Selain membenahi perkampungan kumuh di ibukota Jakarta dengan program kampung deret, Pemprov DKI Jakarta di bawah kepemimpinan Gubernur Jokowi juga fokus membenahi pasar tradisional yang dikonsepkan sebagai etalase ekonomi kerakyatan. Puluhan pasar tradisional yang ada di semua wilayah dilakukan renovasi hingga bisa menjadi tempat berjualan yang nyaman bagi pedagang. Beberapa pasar yang telah selesai direnovasi itu antara lain, Pasar Jembatan Dua, Pasar Cijantung, Pasar Makassar, Pasar Ciplak, dan Pasar Pos Pengumben.
Pasar Pos
Pengumben, salah satu dari pasar yang telah direnovasi itu, sekarang
tampilannya tampak berseri. Suasana di dalam pasar seluas lebih dari 900 meter
persegi itu juga tertata rapih. Ada pembagian zona jualan. Di bagian bawah ada
pedagang buah, sayur, dan sembako. Di bagian lain pasar, pedagang ikan dan
daging dikelompokkan dalam satu zona. Selanjutnya di lantai dua untuk pedagang
pakaian, HP, dan mainan. Dulunya, pasar ini hanya satu lantai, dengan tempat
dagangan yang dicampur jadi satu.
Menurut beberapa pedagang yang sudah berjualan lama di pasar itu, kondisi pasar sebelum direnovasi memang sangat memprihatinkan. Kalau hujan, banyak tempat yang bocor, sehingga para pedagang kerap bingung untuk menyelamatkan barang dagangannya. Selain itu lantai pasar juga becek dan bau tak sedap. Keinginan para pedagang agar pasar itu segera direnovasi, akhirnya baru terealisasi ketika masuk kepemimpinan Gubernur DKI Jakarta, Joko Widodo. Proses renovasi pasar sendiri butuh waktu setahun lebih. Selama pembangunan, para pedagang ditaruh di tempat penampungan yang sudah disediakan. Dan peresmian pasar setelah rampung pun langsung dilakukan oleh Jokowi.
Saat ini pasar yang baru sanggup menampung 250-an pedagang lama. Bahkan, sekitar 50 pedagang kaki lima yang dulu berjualan di emperan depan pasar, juga tertampung masuk ke dalam pasar.
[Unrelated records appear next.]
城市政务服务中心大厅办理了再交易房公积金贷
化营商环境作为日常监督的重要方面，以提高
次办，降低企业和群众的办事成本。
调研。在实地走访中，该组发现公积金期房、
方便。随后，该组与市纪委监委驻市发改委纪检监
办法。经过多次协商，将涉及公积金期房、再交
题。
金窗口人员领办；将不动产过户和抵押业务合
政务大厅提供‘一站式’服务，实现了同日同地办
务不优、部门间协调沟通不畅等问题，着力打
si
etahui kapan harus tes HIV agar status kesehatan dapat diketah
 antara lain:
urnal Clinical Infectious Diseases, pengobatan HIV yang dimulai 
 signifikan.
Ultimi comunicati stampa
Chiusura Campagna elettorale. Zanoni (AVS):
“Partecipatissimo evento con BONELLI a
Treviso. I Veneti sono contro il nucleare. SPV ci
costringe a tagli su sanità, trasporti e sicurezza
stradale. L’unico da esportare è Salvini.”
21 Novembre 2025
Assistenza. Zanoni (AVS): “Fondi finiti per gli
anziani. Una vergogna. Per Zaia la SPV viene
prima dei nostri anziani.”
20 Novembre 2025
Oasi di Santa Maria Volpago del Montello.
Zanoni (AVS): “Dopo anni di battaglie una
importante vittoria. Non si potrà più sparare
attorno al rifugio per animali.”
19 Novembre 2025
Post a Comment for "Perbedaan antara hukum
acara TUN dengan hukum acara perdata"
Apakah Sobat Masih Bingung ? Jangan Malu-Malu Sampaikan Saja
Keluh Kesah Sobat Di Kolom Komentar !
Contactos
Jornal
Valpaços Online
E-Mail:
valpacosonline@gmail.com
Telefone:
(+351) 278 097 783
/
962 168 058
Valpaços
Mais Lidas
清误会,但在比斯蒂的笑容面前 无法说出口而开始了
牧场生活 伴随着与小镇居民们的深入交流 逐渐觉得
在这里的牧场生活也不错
Kondisi pasar yang sudah menjadi tempat yang nyaman untuk berjualan pun berhasil menarik minat banyak pembeli untuk datang, sehingga pasar jadi ramai. Omzet pedagang pun bertambah. Orang yang dulunya malas ke pasar, karena bangunannya kumuh dan takut ambruk, kini tak ragu lagi berlama-lama di dalam pasar.
Memang sempat ada kendala, ketika pedagang yang ditempatkan di lantai dua mengeluh, karena takut dagangannya tidak dilirik pengunjung yang datang. Tapi itu tak berlangsung lama, karena pengunjung pasar pun juga tidak malas untuk naik ke lantai dua. Toh, barang yang dijual di lantai bawah dan atas juga berbeda. Pedagang sendiri hanya dibebankan biaya kebersihan dan listrik yang besarnya kurang dari Rp 5 ribu per hari. Untuk los, biaya sewa Rp 3.500, kios Rp 4000, dan listrik untuk satu los Rp 1000. Kini pedagang merasa optimis ke depannya pasar bakal lebih ramai, dan tidak kalah dengan suasana di dalam mal.